Jesus answered them in a strange way. “I was sent only to the lost sheep of the house of Israel.” If he was sent ONLY to the lost sheep of the house of Israel, why didn’t he dismiss her? He didn’t send her away because he needed to have her join him in a most profound teaching. His answer to the disciples was what they would have expected to hear. Remember, there was a wall between Jews and Gentiles. The disciples believed that Jesus was the Messiah, the savior of the Jewish people. The Gentiles would not part be a part of Jesus’ mission.
“But the woman came and did Jesus homage.” She had already shouted that her daughter was “tormented by a demon,” and that she needed his help. She pleaded with him a second time, “Lord, help me.” What he said to her shocks us. But it shocked the disciples and the woman in another, way. “It is not right to take the food of the children and throw it to the dogs.”
Referring to someone as a dog was a terrible insult. Jesus and the disciples would have been most familiar with the term “Gentile dog” because it used commonly. Years later the disciples would hear the term “Christian dog” spit at them. This is how we hear what Jesus said. However, Jesus didn’t use the ordinary word for dog. In Jesus’ time dogs often ran wild. They wandered the streets, rummaging through garbage. They were often rabid. We sometimes see this situation in developing countries. But Jesus didn’t use the term for that kind of dog. That’s what shocked the disciples and the woman. The word he used referred to “a cute little lap dog.”
When he used that word the disciples must have taken a second look, and the woman must have broken into a child-like smile. She moved right in with a playful response. “Please, Lord, for even the little lap dogs eat the scraps that fall form the table of their masters.” Jesus must have been smiling when he acknowledged the tremendous love and faith she had. “O woman, great is your faith. Let it be done for you as you wish.”
This woman’s heartfelt plea was the catalyst that broke down the Gentile/Jewish divide. She fully expected to be sent away. She expected to be dismissed as a rabid street dog. But Jesus was everything she had hoped he would be. He connected with her heart. He applauded her faith. He healed her daughter. There was no religious/racial wall separating her and Jesus.

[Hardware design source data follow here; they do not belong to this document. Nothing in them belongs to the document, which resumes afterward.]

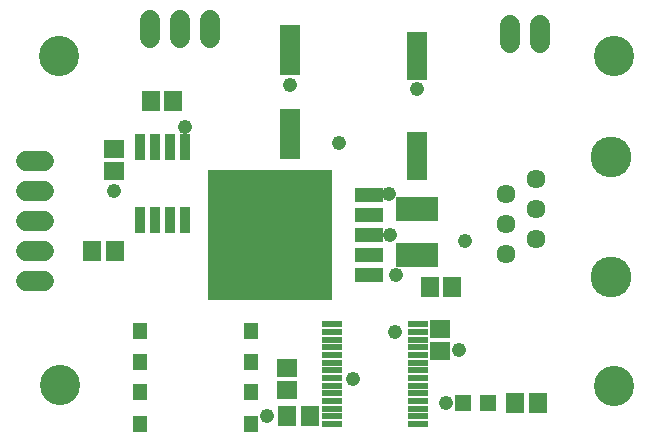
<source format=gts>
From c3ca4f95bd59f69d45e582a4149327f57a360760 Mon Sep 17 00:00:00 2001
From: jaseg <git@jaseg.de>
Date: Sun, 30 Jan 2022 20:11:38 +0100
Subject: Rename gerbonara/gerber package to just gerbonara

---
 gerbonara/gerber/tests/resources/top_mask.GTS | 162 --------------------------
 1 file changed, 162 deletions(-)
 delete mode 100644 gerbonara/gerber/tests/resources/top_mask.GTS

(limited to 'gerbonara/gerber/tests/resources/top_mask.GTS')

diff --git a/gerbonara/gerber/tests/resources/top_mask.GTS b/gerbonara/gerber/tests/resources/top_mask.GTS
deleted file mode 100644
index a3886f5..0000000
--- a/gerbonara/gerber/tests/resources/top_mask.GTS
+++ /dev/null
@@ -1,162 +0,0 @@
-G75*
-%MOIN*%
-%OFA0B0*%
-%FSLAX24Y24*%
-%IPPOS*%
-%LPD*%
-%AMOC8*
-5,1,8,0,0,1.08239X$1,22.5*
-%
-%ADD10R,0.0340X0.0880*%
-%ADD11R,0.0671X0.0237*%
-%ADD12R,0.4178X0.4332*%
-%ADD13R,0.0930X0.0500*%
-%ADD14R,0.0710X0.1655*%
-%ADD15R,0.0671X0.0592*%
-%ADD16R,0.0592X0.0671*%
-%ADD17R,0.0710X0.1615*%
-%ADD18R,0.1419X0.0828*%
-%ADD19C,0.0634*%
-%ADD20C,0.1360*%
-%ADD21R,0.0474X0.0580*%
-%ADD22C,0.0680*%
-%ADD23R,0.0552X0.0552*%
-%ADD24C,0.1340*%
-%ADD25C,0.0476*%
-D10*
-X005000Y010604D03*
-X005500Y010604D03*
-X006000Y010604D03*
-X006500Y010604D03*
-X006500Y013024D03*
-X006000Y013024D03*
-X005500Y013024D03*
-X005000Y013024D03*
-D11*
-X011423Y007128D03*
-X011423Y006872D03*
-X011423Y006616D03*
-X011423Y006360D03*
-X011423Y006104D03*
-X011423Y005848D03*
-X011423Y005592D03*
-X011423Y005336D03*
-X011423Y005080D03*
-X011423Y004825D03*
-X011423Y004569D03*
-X011423Y004313D03*
-X011423Y004057D03*
-X011423Y003801D03*
-X014277Y003801D03*
-X014277Y004057D03*
-X014277Y004313D03*
-X014277Y004569D03*
-X014277Y004825D03*
-X014277Y005080D03*
-X014277Y005336D03*
-X014277Y005592D03*
-X014277Y005848D03*
-X014277Y006104D03*
-X014277Y006360D03*
-X014277Y006616D03*
-X014277Y006872D03*
-X014277Y007128D03*
-D12*
-X009350Y010114D03*
-D13*
-X012630Y010114D03*
-X012630Y010784D03*
-X012630Y011454D03*
-X012630Y009444D03*
-X012630Y008774D03*
-D14*
-X010000Y013467D03*
-X010000Y016262D03*
-D15*
-X004150Y012988D03*
-X004150Y012240D03*
-X009900Y005688D03*
-X009900Y004940D03*
-X015000Y006240D03*
-X015000Y006988D03*
-D16*
-X014676Y008364D03*
-X015424Y008364D03*
-X017526Y004514D03*
-X018274Y004514D03*
-X010674Y004064D03*
-X009926Y004064D03*
-X004174Y009564D03*
-X003426Y009564D03*
-X005376Y014564D03*
-X006124Y014564D03*
-D17*
-X014250Y016088D03*
-X014250Y012741D03*
-D18*
-X014250Y010982D03*
-X014250Y009447D03*
-D19*
-X017200Y009464D03*
-X018200Y009964D03*
-X018200Y010964D03*
-X017200Y010464D03*
-X017200Y011464D03*
-X018200Y011964D03*
-D20*
-X020700Y012714D03*
-X020700Y008714D03*
-D21*
-X005004Y003814D03*
-X005004Y004864D03*
-X005004Y005864D03*
-X005004Y006914D03*
-X008696Y006914D03*
-X008696Y005864D03*
-X008696Y004864D03*
-X008696Y003814D03*
-D22*
-X001800Y008564D02*
-X001200Y008564D01*
-X001200Y009564D02*
-X001800Y009564D01*
-X001800Y010564D02*
-X001200Y010564D01*
-X001200Y011564D02*
-X001800Y011564D01*
-X001800Y012564D02*
-X001200Y012564D01*
-X005350Y016664D02*
-X005350Y017264D01*
-X006350Y017264D02*
-X006350Y016664D01*
-X007350Y016664D02*
-X007350Y017264D01*
-X017350Y017114D02*
-X017350Y016514D01*
-X018350Y016514D02*
-X018350Y017114D01*
-D23*
-X016613Y004514D03*
-X015787Y004514D03*
-D24*
-X020800Y005064D03*
-X020800Y016064D03*
-X002300Y016064D03*
-X002350Y005114D03*
-D25*
-X009250Y004064D03*
-X012100Y005314D03*
-X013500Y006864D03*
-X015650Y006264D03*
-X015200Y004514D03*
-X013550Y008764D03*
-X013350Y010114D03*
-X013300Y011464D03*
-X011650Y013164D03*
-X010000Y015114D03*
-X006500Y013714D03*
-X004150Y011564D03*
-X014250Y014964D03*
-X015850Y009914D03*
-M02*
-- 
cgit 


</source>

I can never read this passage without thinking of the opening line of Robert Frost’s poem, Mending Wall. “Something there is that doesn’t love a wall.”
We’ve been building walls since the beginning of humankind. We try to keep people in with them. We try to keep people out with them. They’re not always made of stone. Sometimes we put up a psychological wall to separate us from some people who are different from us. We may not know how to integrate them into our world. So we try to shut them out. Sometimes class is the wall separating us – the hoi polloi from the privileged folk. Social stigma separates us, and is sometimes the most horrible and cruel wall that we build and maintain.
I was once in a subway car when a truly wretched man came in. His clothes were ripped and filthy. He had messed himself. He held a cup in his dirty hand and began to ask for money. Not one person responded to his plea. In fact, one woman, with great aplomb, jumped up from her seat and, holding her nose, ran to the other end of the car. “Something there is that doesn’t love a wall.”